Parental and Other Caretaker Roles

In Hmong society prior to the resettlement in the United States, young girls are socialized at an early age to engage in poj niam hauj Iwm, or "women's work." This includes cooking, cleaning, sewing, and caring for younger siblings. The Hmong female spends most of her time in such child-rearing activities as feeding, holding, carrying, supervising, furnishing love and encouragement, clothing, and giving shelter to children. The Hmong mother is also responsible for the welfare of any orphans left by her husband's brothers or male relatives, the care of elderly parents, especially in-laws, the care of her husband, both when well and when ill, the care of sick family members, and the care of any and all guests. Mothers and other female relatives are also expected to instill in their daughters a sense of discipline suitable to their future role, and to teach their daughters the sort of behavior appropriate to their gender.

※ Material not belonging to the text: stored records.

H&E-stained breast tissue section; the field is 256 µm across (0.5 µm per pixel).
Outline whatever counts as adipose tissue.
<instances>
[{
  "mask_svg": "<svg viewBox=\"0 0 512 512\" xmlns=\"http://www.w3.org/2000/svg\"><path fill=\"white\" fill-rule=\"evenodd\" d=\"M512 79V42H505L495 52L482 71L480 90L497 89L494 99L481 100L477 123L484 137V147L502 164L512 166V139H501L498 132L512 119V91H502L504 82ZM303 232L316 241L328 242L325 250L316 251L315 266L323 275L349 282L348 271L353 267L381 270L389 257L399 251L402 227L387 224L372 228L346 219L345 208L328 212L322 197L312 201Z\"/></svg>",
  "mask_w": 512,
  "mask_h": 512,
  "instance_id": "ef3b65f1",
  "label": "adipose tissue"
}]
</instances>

The Hmong female may also be called upon to assume responsibility for the care of all domestic affairs of those related through blood and marriage.

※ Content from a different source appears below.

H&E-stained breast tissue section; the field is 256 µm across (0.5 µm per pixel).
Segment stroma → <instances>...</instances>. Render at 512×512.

Such activities, while crucial to the child's survival and to the continuity of Hmong society, are "only women's work," and, in a male-dominated society, a man's tasks are ipso facto more important than those of a woman. These tasks are solving family and clan disputes, hunting, and performing rituals. The Hmong father, by his example and the force of his personal authority, engenders for the family a model of respect, prestige, and recognition, all essential to the community status of the family and thus the welfare of the children. Hmong males look after public affairs, devoting themselves to meetings, the purpose of which is the general welfare of the Hmong: hlub kwv tij neej tsa.

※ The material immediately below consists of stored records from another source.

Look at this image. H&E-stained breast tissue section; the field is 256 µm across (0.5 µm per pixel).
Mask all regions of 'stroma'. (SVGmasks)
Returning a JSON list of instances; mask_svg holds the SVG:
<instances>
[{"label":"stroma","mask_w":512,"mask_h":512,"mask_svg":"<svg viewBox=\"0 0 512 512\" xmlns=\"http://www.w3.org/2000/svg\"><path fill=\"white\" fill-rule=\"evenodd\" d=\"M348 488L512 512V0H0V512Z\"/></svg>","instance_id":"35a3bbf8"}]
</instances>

The young Hmong male without older siblings may occasionally find himself helping parents with child-rearing and household activities, but should he have any siblings who are female, he will be given a wider latitude for play than the girls. To the Hmong father, a son is more valuable than a daughter, and therefore he will not treat a daughter with the respect and high hopes accorded to a boy.

In the United States, these roles are changing as the Hmong confront and come to terms with the social pressures generated by American society, and it is possible to find daughters whose lives are every bit as respected, and even privileged, as those of sons, while there are sons who are accorded neither the variety of privileges nor the latitude of behavior enjoyed by their counterparts in Laos.